§ Activity
Scan the records below, and wherever a line has the word "документів", pull it out.

►

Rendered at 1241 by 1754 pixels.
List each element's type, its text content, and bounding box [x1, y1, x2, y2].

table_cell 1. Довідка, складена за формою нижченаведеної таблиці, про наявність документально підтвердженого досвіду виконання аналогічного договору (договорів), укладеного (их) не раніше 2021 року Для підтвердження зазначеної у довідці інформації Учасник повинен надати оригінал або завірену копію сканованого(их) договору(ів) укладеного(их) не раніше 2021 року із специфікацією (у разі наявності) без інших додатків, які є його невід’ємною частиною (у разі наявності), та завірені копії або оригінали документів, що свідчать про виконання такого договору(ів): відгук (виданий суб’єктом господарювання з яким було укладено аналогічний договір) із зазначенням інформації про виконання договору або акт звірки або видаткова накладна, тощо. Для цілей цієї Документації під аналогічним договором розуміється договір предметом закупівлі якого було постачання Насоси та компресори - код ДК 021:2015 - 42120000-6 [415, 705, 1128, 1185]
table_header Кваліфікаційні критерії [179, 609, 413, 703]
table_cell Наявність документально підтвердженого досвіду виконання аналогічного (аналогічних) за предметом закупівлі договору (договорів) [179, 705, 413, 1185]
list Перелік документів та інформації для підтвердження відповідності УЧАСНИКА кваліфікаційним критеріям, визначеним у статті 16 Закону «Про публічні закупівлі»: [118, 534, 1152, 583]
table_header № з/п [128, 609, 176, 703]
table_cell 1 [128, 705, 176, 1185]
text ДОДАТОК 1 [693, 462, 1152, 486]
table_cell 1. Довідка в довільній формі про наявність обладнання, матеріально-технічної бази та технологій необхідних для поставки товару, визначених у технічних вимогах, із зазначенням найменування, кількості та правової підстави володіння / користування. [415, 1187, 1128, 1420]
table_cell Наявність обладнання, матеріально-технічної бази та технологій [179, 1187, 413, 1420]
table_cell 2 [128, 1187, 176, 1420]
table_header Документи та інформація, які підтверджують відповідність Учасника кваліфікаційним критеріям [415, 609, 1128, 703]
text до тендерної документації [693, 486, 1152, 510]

◄
►

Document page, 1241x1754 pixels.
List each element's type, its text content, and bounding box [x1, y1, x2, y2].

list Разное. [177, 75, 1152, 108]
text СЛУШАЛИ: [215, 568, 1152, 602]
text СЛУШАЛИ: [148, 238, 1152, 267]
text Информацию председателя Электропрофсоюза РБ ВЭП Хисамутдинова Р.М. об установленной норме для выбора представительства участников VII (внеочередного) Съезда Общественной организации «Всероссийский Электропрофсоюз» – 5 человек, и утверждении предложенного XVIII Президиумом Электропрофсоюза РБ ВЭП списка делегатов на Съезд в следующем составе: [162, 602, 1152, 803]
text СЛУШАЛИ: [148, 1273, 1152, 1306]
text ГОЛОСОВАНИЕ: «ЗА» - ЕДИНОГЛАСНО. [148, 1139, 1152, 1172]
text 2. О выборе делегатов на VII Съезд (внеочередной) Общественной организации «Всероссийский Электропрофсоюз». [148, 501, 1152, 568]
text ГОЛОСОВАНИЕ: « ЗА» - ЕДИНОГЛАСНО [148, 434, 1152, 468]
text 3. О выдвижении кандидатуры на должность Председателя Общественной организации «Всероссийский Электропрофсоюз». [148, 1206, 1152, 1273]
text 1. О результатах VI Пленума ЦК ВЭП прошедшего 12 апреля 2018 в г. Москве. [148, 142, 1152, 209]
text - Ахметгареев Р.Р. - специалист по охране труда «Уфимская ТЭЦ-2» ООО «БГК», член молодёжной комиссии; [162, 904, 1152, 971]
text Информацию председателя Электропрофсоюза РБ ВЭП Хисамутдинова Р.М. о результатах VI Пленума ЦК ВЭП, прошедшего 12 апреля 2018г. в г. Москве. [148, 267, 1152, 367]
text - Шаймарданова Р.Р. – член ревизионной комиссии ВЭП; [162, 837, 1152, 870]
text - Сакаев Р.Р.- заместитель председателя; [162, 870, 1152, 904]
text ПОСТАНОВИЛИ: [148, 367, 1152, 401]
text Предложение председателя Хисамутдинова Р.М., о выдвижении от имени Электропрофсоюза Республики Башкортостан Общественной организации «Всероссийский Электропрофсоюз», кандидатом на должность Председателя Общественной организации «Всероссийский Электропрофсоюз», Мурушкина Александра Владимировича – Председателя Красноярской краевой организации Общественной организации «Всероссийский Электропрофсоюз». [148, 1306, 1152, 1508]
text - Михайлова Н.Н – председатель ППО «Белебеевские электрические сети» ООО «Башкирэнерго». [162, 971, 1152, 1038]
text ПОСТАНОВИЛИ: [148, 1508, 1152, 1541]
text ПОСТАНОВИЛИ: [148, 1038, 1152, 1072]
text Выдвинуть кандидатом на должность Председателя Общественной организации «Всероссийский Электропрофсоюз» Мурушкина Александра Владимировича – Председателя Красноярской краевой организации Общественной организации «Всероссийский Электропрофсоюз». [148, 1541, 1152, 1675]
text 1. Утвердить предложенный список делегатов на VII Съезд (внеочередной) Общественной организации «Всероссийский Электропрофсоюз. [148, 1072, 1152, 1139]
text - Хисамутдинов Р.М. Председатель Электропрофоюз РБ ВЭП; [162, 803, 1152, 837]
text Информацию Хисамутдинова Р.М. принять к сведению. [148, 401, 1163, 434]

◄

§ Written answer
table_cell 1. Довідка, складена за формою нижченаведеної таблиці, про наявність документально підтвердженого досвіду виконання аналогічного договору (договорів), укладеного (их) не раніше 2021 року Для підтвердження зазначеної у довідці інформації Учасник повинен надати оригінал або завірену копію сканованого(их) договору(ів) укладеного(их) не раніше 2021 року із специфікацією (у разі наявності) без інших додатків, які є його невід’ємною частиною (у разі наявності), та завірені копії або оригінали документів, що свідчать про виконання такого договору(ів): відгук (виданий суб’єктом господарювання з яким було укладено аналогічний договір) із зазначенням інформації про виконання договору або акт звірки або видаткова накладна, тощо. Для цілей цієї Документації під аналогічним договором розуміється договір предметом закупівлі якого було постачання Насоси та компресори - код ДК 021:2015 - 42120000-6 [415, 705, 1128, 1185]
list Перелік документів та інформації для підтвердження відповідності УЧАСНИКА кваліфікаційним критеріям, визначеним у статті 16 Закону «Про публічні закупівлі»: [118, 534, 1152, 583]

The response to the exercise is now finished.